→ ABOUT THIS EXERCISE: Set down a faithful copy of every record below, with no images.

++++++++++++++++++++

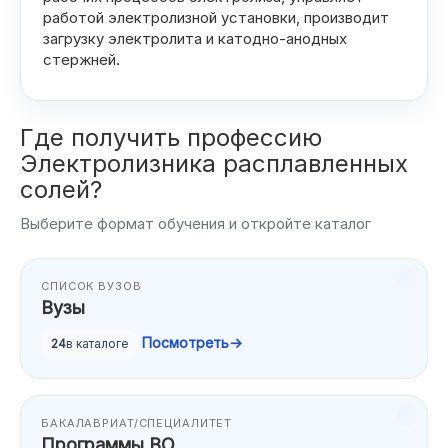
работой электролизной установки, производит
⌄
О ЕГЭ
загрузку электролита и катодно-анодных
стержней.
ПРОЧЕЕ
Где получить профессию
⌄
Целевое
Электролизника расплавленных
солей?
›
Журнал
Выберите формат обучения и откройте каталог
›
Задать вопрос
СПИСОК ВУЗОВ
Вузы
⌄
Поиск
Посмотреть
→
24
в каталоге
БАКАЛАВРИАТ/СПЕЦИАЛИТЕТ
Программы ВО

++++++++++++++++++++

→ ANSWER SECTION:
работой электролизной установки, производит
⌄
О ЕГЭ
загрузку электролита и катодно-анодных
стержней.
ПРОЧЕЕ
Где получить профессию
⌄
Целевое
Электролизника расплавленных
солей?
›
Журнал
Выберите формат обучения и откройте каталог
›
Задать вопрос
СПИСОК ВУЗОВ
Вузы
⌄
Поиск
Посмотреть
→
24
в каталоге
БАКАЛАВРИАТ/СПЕЦИАЛИТЕТ
Программы ВО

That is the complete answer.